REQUIREMENT: Could you work out how many lines in the material below hold the word "with"? Give only the number in reply.

RECORDS FOR THIS TASK:
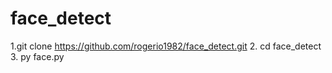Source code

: # face_detect

1.git clone https://github.com/rogerio1982/face_detect.git
2. cd face_detect
3. py face.py
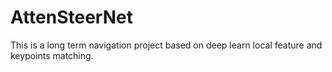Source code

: # AttenSteerNet
This is a long term navigation project based on deep learn local feature and keypoints matching.
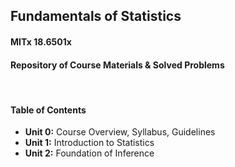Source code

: ## Fundamentals of Statistics
#### MITx 18.6501x
#### Repository of Course Materials & Solved Problems

<br>

#### **Table of Contents**
- **Unit 0:** Course Overview, Syllabus, Guidelines
- **Unit 1:** Introduction to Statistics
- **Unit 2:** Foundation of Inference
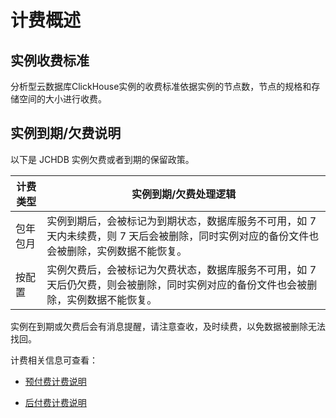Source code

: # 计费概述
## 实例收费标准
分析型云数据库ClickHouse实例的收费标准依据实例的节点数，节点的规格和存储空间的大小进行收费。

## 实例到期/欠费说明
以下是 JCHDB 实例欠费或者到期的保留政策。

|计费类型|实例到期/欠费处理逻辑|
|---|---|
|包年包月|实例到期后，会被标记为到期状态，数据库服务不可用，如 7 天内未续费，则 7 天后会被删除，同时实例对应的备份文件也会被删除，实例数据不能恢复。|
|按配置|实例欠费后，会被标记为欠费状态，数据库服务不可用，如 7 天后仍欠费，则会被删除，同时实例对应的备份文件也会被删除，实例数据不能恢复。|

实例在到期或欠费后会有消息提醒，请注意查收，及时续费，以免数据被删除无法找回。

计费相关信息可查看：

- [预付费计费说明](../../../Finance/Billing/Billing-method/Prepay.md) 

- [后付费计费说明](../../../Finance/Billing/Billing-method/Postpay.md) 
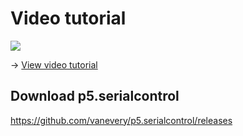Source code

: # Video tutorial

<a href="https://vimeo.com/305182131"><img src="https://julien-drochon.net/wp_lessons/wp-content/uploads/2018/12/screenshot%204.png" target="_blank" /></a>

&rarr; <a href="https://vimeo.com/305182131" target="_blank">View video tutorial</a>

## Download p5.serialcontrol
https://github.com/vanevery/p5.serialcontrol/releases
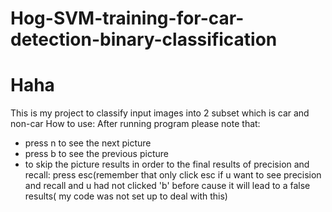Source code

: # Hog-SVM-training-for-car-detection-binary-classification
# Haha
This is my project to classify input images into 2 subset which is car and non-car
How to use: After running program please note that:
- press n to see the next picture
- press b to see the previous picture
- to skip the picture results in order to the final results of precision and recall: press esc(remember that only click esc if u want to see precision and recall and u had not clicked 'b' before cause it will lead to a false results( my code was not set up to deal with this)
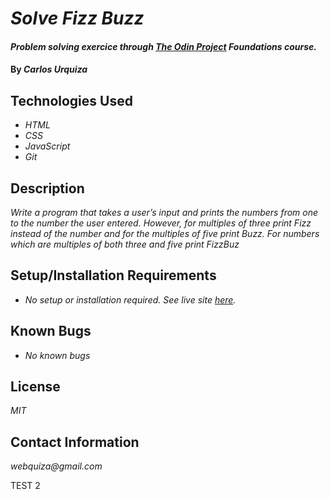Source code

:# _Solve Fizz Buzz_

#### _Problem solving exercice through [The Odin Project](https://www.theodinproject.com/paths/foundations/courses/foundations/lessons/problem-solving) Foundations course._

#### By _**Carlos Urquiza**_

## Technologies Used

- _HTML_
- _CSS_
- _JavaScript_
- _Git_

## Description

_Write a program that takes a user’s input and prints the numbers from one to the number the user entered. However, for multiples of three print Fizz instead of the number and for the multiples of five print Buzz. For numbers which are multiples of both three and five print FizzBuz_

## Setup/Installation Requirements

- _No setup or installation required. See live site [here](https://webquiza.github.io/fizzbuzz/)._

## Known Bugs

- _No known bugs_

## License

_MIT_

## Contact Information

_webquiza@gmail.com_

TEST 2
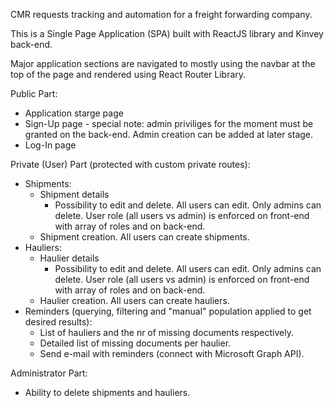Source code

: CMR requests tracking and automation for a freight forwarding company.

This is a Single Page Application (SPA) built with ReactJS library and Kinvey back-end.

Major application sections are navigated to mostly using the navbar at the top of the page and rendered using React Router Library.

Public Part:
- Application starge page
- Sign-Up page - special note: admin priviliges for the moment must be granted on the back-end. Admin creation can be added at later stage.
- Log-In page

Private (User) Part (protected with custom private routes):
- Shipments:
    - Shipment details
        - Possibility to edit and delete. All users can edit. Only admins can delete. User role (all users vs admin) is enforced on front-end with array of roles and on back-end.
    - Shipment creation. All users can create shipments.
- Hauliers:
    - Haulier details
        - Possibility to edit and delete. All users can edit. Only admins can delete. User role (all users vs admin) is enforced on front-end with array of roles and on back-end.
    - Haulier creation. All users can create hauliers.
- Reminders (querying, filtering and "manual" population applied to get desired results):
    - List of hauliers and the nr of missing documents respectively.
    - Detailed list of missing documents per haulier.
    - Send e-mail with reminders (connect with Microsoft Graph API).

Administrator Part:
- Ability to delete shipments and hauliers.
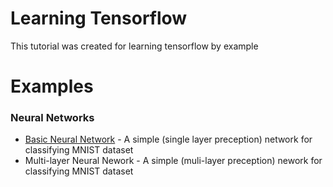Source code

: # Learning Tensorflow

This tutorial was created for learning tensorflow by example

# Examples

### Neural Networks

- [Basic Neural Network](https://github.com/michaelmendoza/learning-tensorflow/blob/master/basic-net.py) - A simple (single layer preception) network for classifying MNIST dataset
- Multi-layer Neural Nework - A simple (muli-layer preception) nework for classifying MNIST dataset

ANSWER TO THE PROBLEM: 6